Regulator keuangan Tiongkok telah menyatakan minatnya untuk menggunakan kecerdasan buatan (AI) dalam kebijakan moneter, setelah ChatGPT, sebuah chatbot AI, memicu minat investasi dan janji dukungan publik di ekonomi nomor dua dunia tersebut.
Lu Lei, wakil kepala Administrasi Devisa Negara (SAFE), regulator valuta asing negara tersebut, mengatakan teknologi seperti ChatGPT dapat memimpin revolusi digital selama 10 tahun ke depan.
“Jika kita menggunakan gagasan AI generatif untuk mempelajari masalah keuangan, hal ini dapat membantu membentuk jalur teknis yang efektif untuk pengembangan dan tata kelola keuangan,” katanya.
Lu menyampaikan komentar tersebut pada konferensi tahunan Masyarakat Keuangan dan Perbankan Tiongkok pada hari Selasa, yang juga dihadiri oleh gubernur bank sentral Yi Gang, mantan gubernur Zhou Xiaochuan, dan Eddie Yue, kepala eksekutif Otoritas Moneter Hong Kong.
Tiongkok meluncurkan dukungan baru untuk AI ketika perang teknologi dengan AS memanas
Tiongkok meluncurkan dukungan baru untuk AI ketika perang teknologi dengan AS memanas
ChatGPT, bot percakapan yang diluncurkan OpenAI yang didukung Microsoft pada bulan November, mampu memahami pertanyaan-pertanyaan rumit dan memberikan tanggapan teks yang sangat mirip manusia.
“Yang mengejutkan saya bukan hanya laporan Gartner tahun 2022, tetapi juga laporan terbaru Microsoft tentang kecerdasan umum buatan, yang keduanya mencerminkan konsistensi tinggi antara pemikiran GPT dan logika kognitif dan pengambilan keputusan otoritas moneter,” katanya.
SAFE mengawasi cadangan devisa Tiongkok senilai US$3,1 triliun, neraca pembayaran internasional, dan juga aliran modal lintas batas.
Regulator Tiongkok telah menunjukkan keterbukaan terhadap teknologi baru, terutama jika teknologi tersebut berpotensi meningkatkan stabilitas keuangan.
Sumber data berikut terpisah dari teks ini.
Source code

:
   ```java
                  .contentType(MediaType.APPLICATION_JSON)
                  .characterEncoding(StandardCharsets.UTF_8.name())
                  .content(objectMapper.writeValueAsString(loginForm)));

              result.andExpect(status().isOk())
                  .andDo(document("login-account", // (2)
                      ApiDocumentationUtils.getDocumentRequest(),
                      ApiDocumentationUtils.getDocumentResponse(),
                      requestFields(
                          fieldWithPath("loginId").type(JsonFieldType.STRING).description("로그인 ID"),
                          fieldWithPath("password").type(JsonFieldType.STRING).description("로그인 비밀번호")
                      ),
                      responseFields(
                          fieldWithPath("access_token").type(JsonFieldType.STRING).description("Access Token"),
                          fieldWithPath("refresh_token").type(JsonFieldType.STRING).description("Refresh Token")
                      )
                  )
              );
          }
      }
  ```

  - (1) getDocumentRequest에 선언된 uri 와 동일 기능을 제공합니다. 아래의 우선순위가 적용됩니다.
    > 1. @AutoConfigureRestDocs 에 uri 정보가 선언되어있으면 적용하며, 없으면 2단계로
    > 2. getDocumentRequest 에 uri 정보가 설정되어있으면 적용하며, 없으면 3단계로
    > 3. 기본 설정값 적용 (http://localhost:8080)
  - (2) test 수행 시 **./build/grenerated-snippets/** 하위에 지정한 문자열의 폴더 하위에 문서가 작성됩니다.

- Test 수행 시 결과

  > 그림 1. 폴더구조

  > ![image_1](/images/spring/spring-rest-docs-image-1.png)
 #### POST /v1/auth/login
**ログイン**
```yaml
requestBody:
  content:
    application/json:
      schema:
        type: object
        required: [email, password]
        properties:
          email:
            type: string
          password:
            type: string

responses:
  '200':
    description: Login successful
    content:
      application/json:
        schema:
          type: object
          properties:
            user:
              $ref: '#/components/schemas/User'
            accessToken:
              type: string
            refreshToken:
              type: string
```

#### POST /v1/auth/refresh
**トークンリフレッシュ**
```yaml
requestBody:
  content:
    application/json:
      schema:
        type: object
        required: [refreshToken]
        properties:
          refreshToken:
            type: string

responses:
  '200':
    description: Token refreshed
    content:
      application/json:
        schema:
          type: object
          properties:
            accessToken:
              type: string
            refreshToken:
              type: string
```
Mengembangkan kecerdasan buatan merupakan prioritas pemerintah, terutama karena ekonomi digital Tiongkok kini menyumbang sekitar 41 persen produk domestik bruto dan merupakan pendorong utama pertumbuhan di masa depan.
“Perilaku otoritas moneter dalam menjalankan fungsi-fungsi seperti memastikan berjalannya perekonomian riil dan sistem keuangan dapat dipahami sebagai informasi generatif,” kata Lu, yang mengaitkannya dengan AI generatif, yang belajar mengambil keputusan berdasarkan data masa lalu.
Saat ini, regulator melihat indikator seperti rasio kecukupan modal dan rasio cakupan provisi untuk menilai kesehatan sistem perbankan. Pejabat SAFE mengatakan alat-alat tradisional ini dapat membuka jalan bagi sistem peraturan baru yang terutama menargetkan likuiditas, penipuan, dan salah urus di masa depan.
Fokus Beijing pada teknologi regulasi terjadi ketika krisis perbankan di Amerika Serikat dan gejolak internasional yang terjadi selanjutnya memberikan ujian baru bagi otoritas moneter dan regulator keuangan.
“Manajemen likuiditas dan ekspektasi harus menjadi pertimbangan utama otoritas moneter,” katanya, seraya menyebutkan kemampuan komputasi dan pemrosesan yang kuat dari teknologi AI.
“Pra-penyesuaian dan penyesuaian akan benar-benar diterapkan hanya jika risiko dan kesalahan perilaku dapat diidentifikasi berdasarkan data waktu nyata.”